I deal with rocks in bulk. We pick them up rom the fields and deposite them in disignated piles on several farms. Some times the county will take them for a project and some times private folks come and sort through them and take some for landscaping projects. Mostly they are a pain in the rear. One thing about them is you only have to move them once.....

Ocassionally we find a really big one that requires a back hoe to remove. The biggest are just burried deeper, in a hole dug beside the rock. At this point they are half the size of a pick up truck and larger. Not many of those thankfully!!
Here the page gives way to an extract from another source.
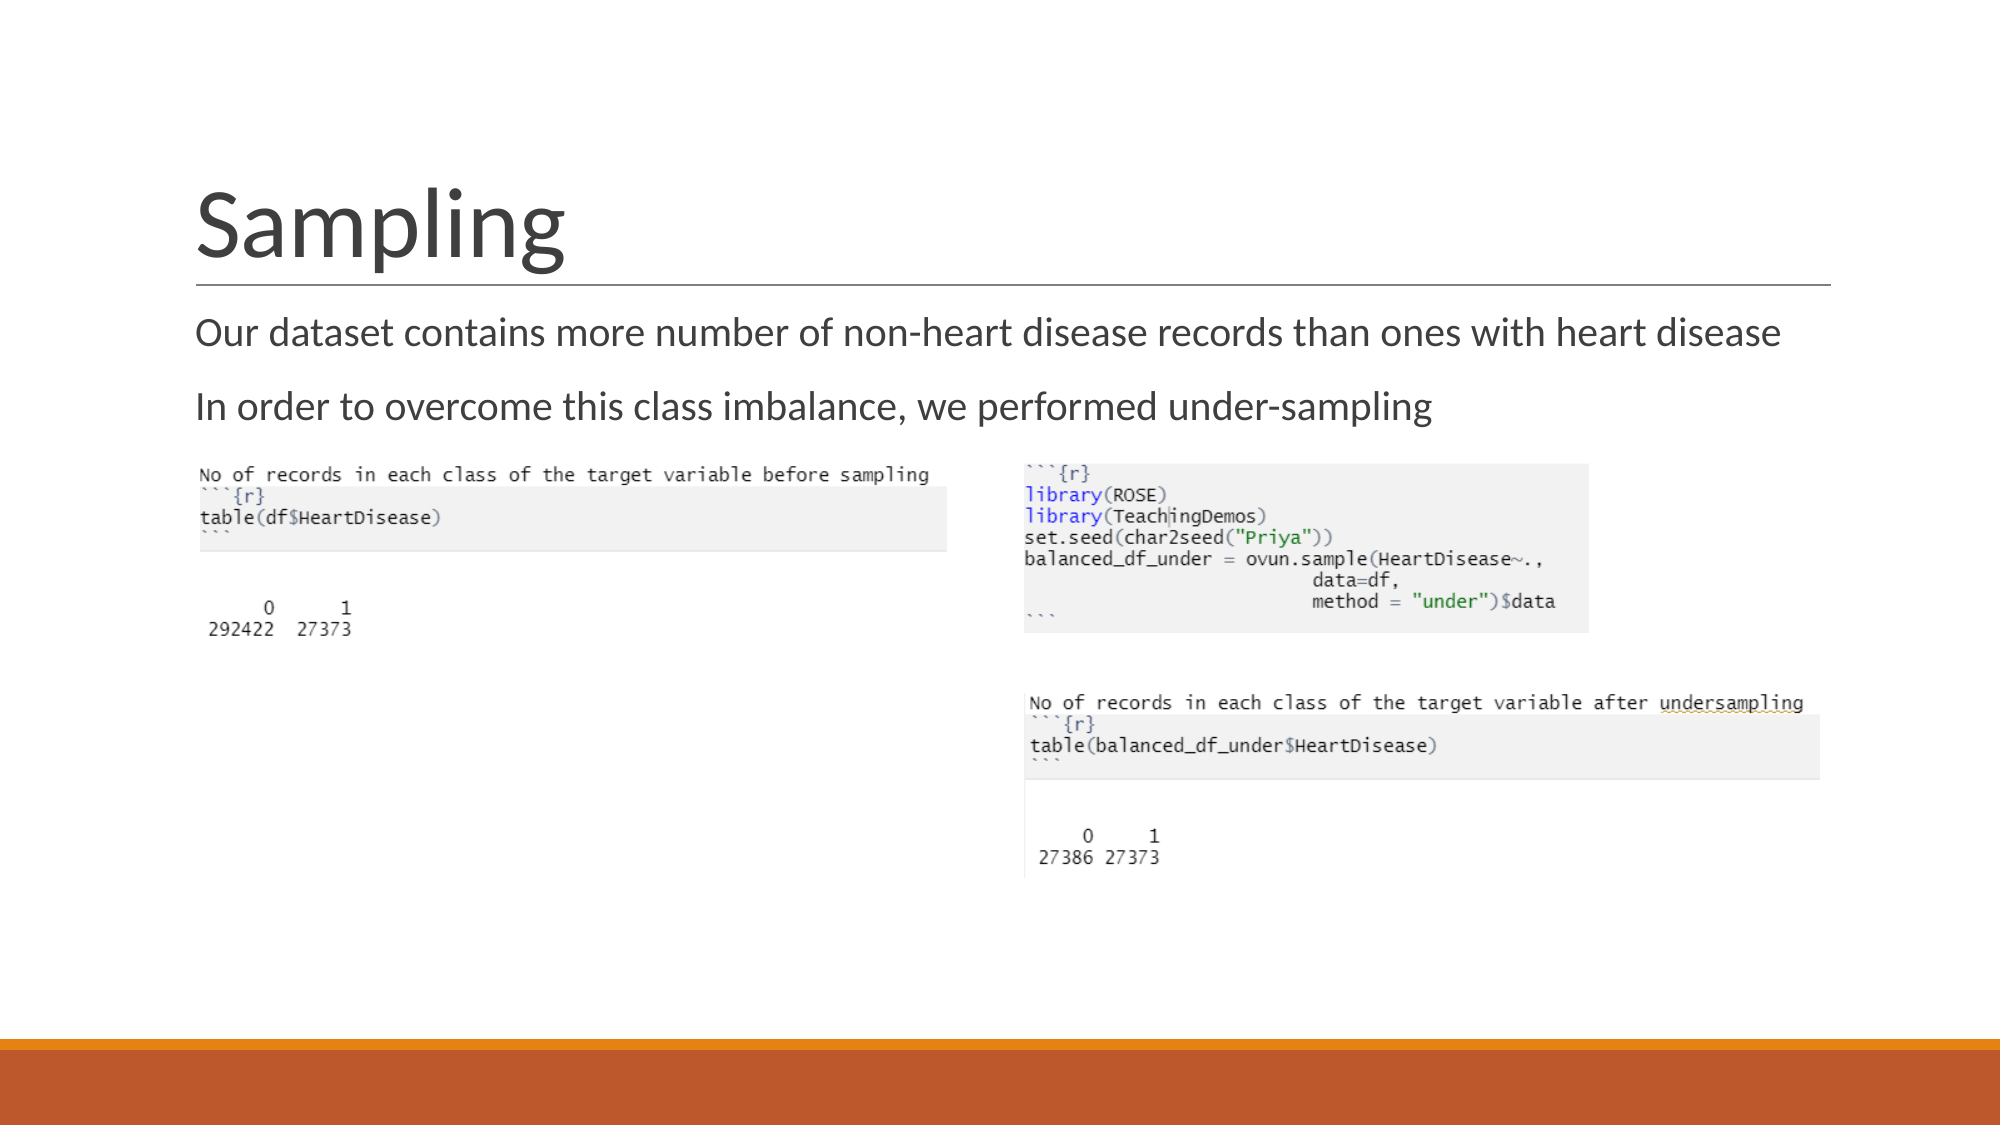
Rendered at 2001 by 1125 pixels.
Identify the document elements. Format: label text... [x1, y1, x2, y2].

The rocks in my part of the world were tansported here via a glacier from the North. Most are worn from the ride. I would love to find any of value, but as of yet not a thing....

Regards, Kirk


----------



## muleman RIP

My whole place up top here is fossil rock. Every time I dig I find some neat ones. Nothing but sea creatures for the most part which is odd considering the elevation. They are on top of a hard layer a few feet down that is about 8-20 inches thick and tough to dig through.


----------



## Loudmouth

I do my gem mining at the local flea market...it's the lazy man's way


----------



## TheRowdyPegasus

I quite enjoy rock hounding myself, but I recently brought home what we like to call "Leverite" Leave her right there.


----------